Querying arrays ( Impala 4.1 or higher only)
Describes how to use UNNEST function to query arrays. ARRAY data types represent collections with arbitrary numbers of elements, where each element is the same type.
Querying arrays using JOIN and UNNEST
You can query arrays by making a join between the table and the array inside the table.

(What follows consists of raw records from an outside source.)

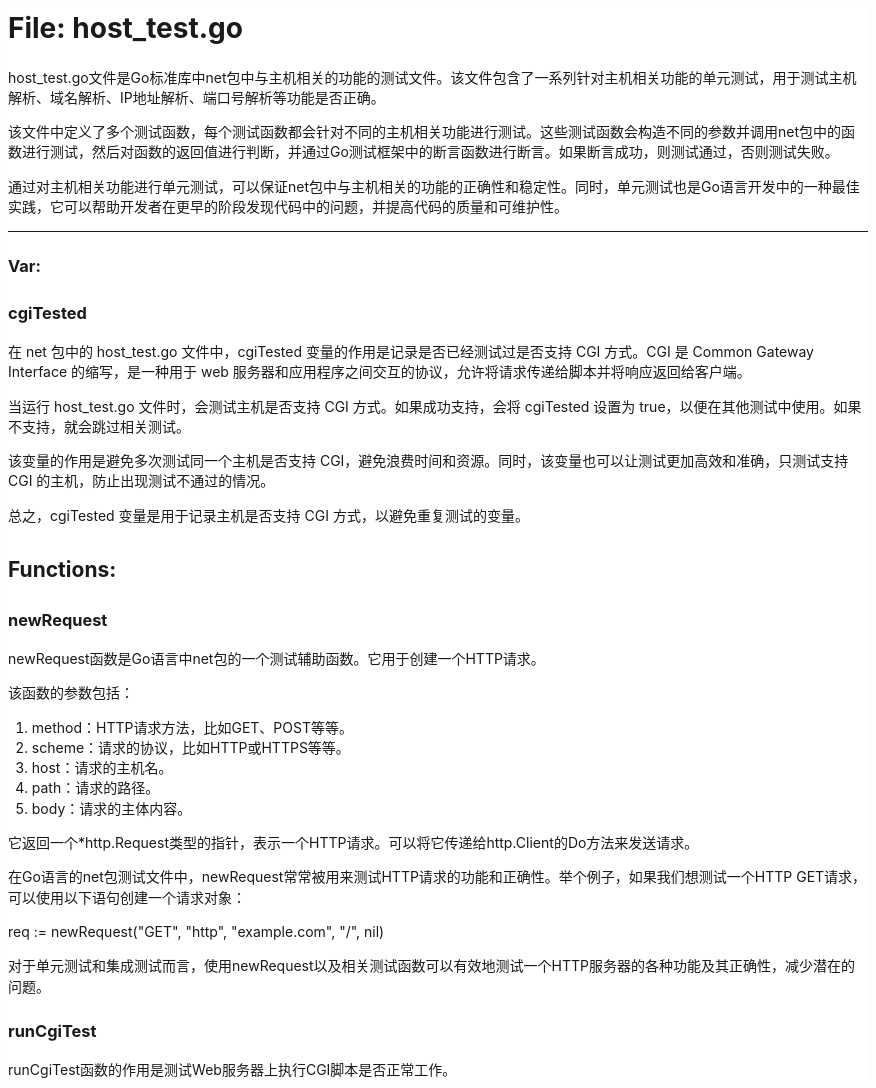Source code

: # File: host_test.go

host_test.go文件是Go标准库中net包中与主机相关的功能的测试文件。该文件包含了一系列针对主机相关功能的单元测试，用于测试主机解析、域名解析、IP地址解析、端口号解析等功能是否正确。

该文件中定义了多个测试函数，每个测试函数都会针对不同的主机相关功能进行测试。这些测试函数会构造不同的参数并调用net包中的函数进行测试，然后对函数的返回值进行判断，并通过Go测试框架中的断言函数进行断言。如果断言成功，则测试通过，否则测试失败。

通过对主机相关功能进行单元测试，可以保证net包中与主机相关的功能的正确性和稳定性。同时，单元测试也是Go语言开发中的一种最佳实践，它可以帮助开发者在更早的阶段发现代码中的问题，并提高代码的质量和可维护性。




---

### Var:

### cgiTested

在 net 包中的 host_test.go 文件中，cgiTested 变量的作用是记录是否已经测试过是否支持 CGI 方式。CGI 是 Common Gateway Interface 的缩写，是一种用于 web 服务器和应用程序之间交互的协议，允许将请求传递给脚本并将响应返回给客户端。

当运行 host_test.go 文件时，会测试主机是否支持 CGI 方式。如果成功支持，会将 cgiTested 设置为 true，以便在其他测试中使用。如果不支持，就会跳过相关测试。

该变量的作用是避免多次测试同一个主机是否支持 CGI，避免浪费时间和资源。同时，该变量也可以让测试更加高效和准确，只测试支持 CGI 的主机，防止出现测试不通过的情况。

总之，cgiTested 变量是用于记录主机是否支持 CGI 方式，以避免重复测试的变量。



## Functions:

### newRequest

newRequest函数是Go语言中net包的一个测试辅助函数。它用于创建一个HTTP请求。

该函数的参数包括：

1. method：HTTP请求方法，比如GET、POST等等。
2. scheme：请求的协议，比如HTTP或HTTPS等等。
3. host：请求的主机名。
4. path：请求的路径。
5. body：请求的主体内容。

它返回一个*http.Request类型的指针，表示一个HTTP请求。可以将它传递给http.Client的Do方法来发送请求。

在Go语言的net包测试文件中，newRequest常常被用来测试HTTP请求的功能和正确性。举个例子，如果我们想测试一个HTTP GET请求，可以使用以下语句创建一个请求对象：

req := newRequest("GET", "http", "example.com", "/", nil)

对于单元测试和集成测试而言，使用newRequest以及相关测试函数可以有效地测试一个HTTP服务器的各种功能及其正确性，减少潜在的问题。



### runCgiTest

runCgiTest函数的作用是测试Web服务器上执行CGI脚本是否正常工作。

This approach is improved with the introduction of the
UNNEST
function in
the
SELECT
list or in the
FROM
clause in the
SELECT
statement. When you use
UNNEST
, you can provide
more than one array in the
SELECT
statement. If you use JOINs for querying
arrays it will yield a
joining unnest
however the latter will provide a
zipping unnest
.
Example of querying arrays using JOIN
Use
JOIN
in cases where you must join unnest of multiple arrays. However
if you must zip unnest then use the newly implemented
UNNEST
function.
Here is an example of a
SELECT
statement that uses JOINs to query an
array.
SELECT id, arr1.item, arr2.item FROM tbl_name tbl, tbl.arr1, tbl.arr2;
ID, ARR1.ITEM, ARR2.ITEM
[1, 1, 10]
[1, 1, 11]
[1, 2, 10]
[1, 2, 11]
[1, 3, 10]
[1, 3, 11]
Note:
The test data used in this example is ID: 1, arr1: {1, 2, 3}, arr2: {10, 11}
Examples of querying arrays using UNNEST
You can use one of the two different syntaxes shown here to unnest multiple arrays in one
query. This results in the items of the arrays being zipped together instead of joining.

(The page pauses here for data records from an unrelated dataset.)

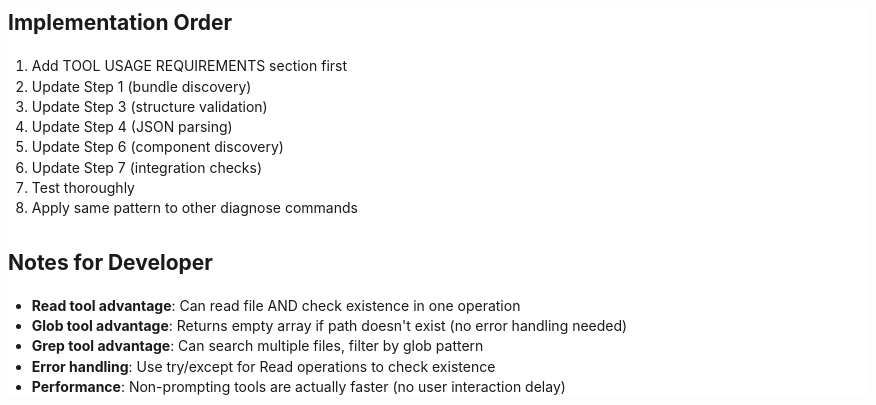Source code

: ## Implementation Order

1. Add TOOL USAGE REQUIREMENTS section first
2. Update Step 1 (bundle discovery)
3. Update Step 3 (structure validation)
4. Update Step 4 (JSON parsing)
5. Update Step 6 (component discovery)
6. Update Step 7 (integration checks)
7. Test thoroughly
8. Apply same pattern to other diagnose commands

## Notes for Developer

- **Read tool advantage**: Can read file AND check existence in one operation
- **Glob tool advantage**: Returns empty array if path doesn't exist (no error handling needed)
- **Grep tool advantage**: Can search multiple files, filter by glob pattern
- **Error handling**: Use try/except for Read operations to check existence
- **Performance**: Non-prompting tools are actually faster (no user interaction delay)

ISO:SQL 2016 compliant syntax:
SELECT a1.item, a2.item
FROM complextypes_arrays t, UNNEST(t.arr1, t.arr2) AS (a1, a2);
Postgres compatible
syntax:SELECT UNNEST(arr1), UNNEST(arr2) FROM complextypes_arrays;
Unnest operator in SELECT list
SELECT id, unnest(arr1), unnest(arr2) FROM tbl_name;
Unnest operator in FROM clause
SELECT id, arr1.item, arr2.item FROM tbl_name tbl_alias, UNNEST(tbl_alias.arr1, tbl_alias.arr2);
This new functionality would zip the arrays next to each other as shown here.
ID, ARR1.ITEM, ARR2.ITEM
[1, 1, 10]
[1, 2, 11]
[1, 3, NULL]
Note, that arr2 is shorter than arr1 so the "missing" items in its column will be filled
with NULLs.
Note: The test data used in this example is ID: 1, arr1: {1, 2, 3},
arr2: {10, 11}
Limitations in Using UNNEST
Only arrays from the same table can be zipping unnested
The old (joining) and the new (zipping) unnests cannot be used together
You can add a WHERE filter on an unnested item only if you add a
wrapper SELECT and do the filtering
Example:
SELECT id, arr1_unnest FROM (SELECT id, unnest(arr1) as arr1_unnest FROM tbl_name) WHERE arr1_unnest < 10;
Using ARRAY columns in the SELECT list
Impala 4.1 adds support to return ARRAYs as
STRINGs (JSON arrays) in the SELECT list,
for example:
select id, int_array from functional_parquet.complextypestbl where id = 1;
returns: 1, “[1,2,3]”
Returning ARRAYs from inline or Hive Metastore views is also supported.
These arrays can be used both in the select list or as relative table references.
select id, int_array from (select id, int_array from complextypestbl) s;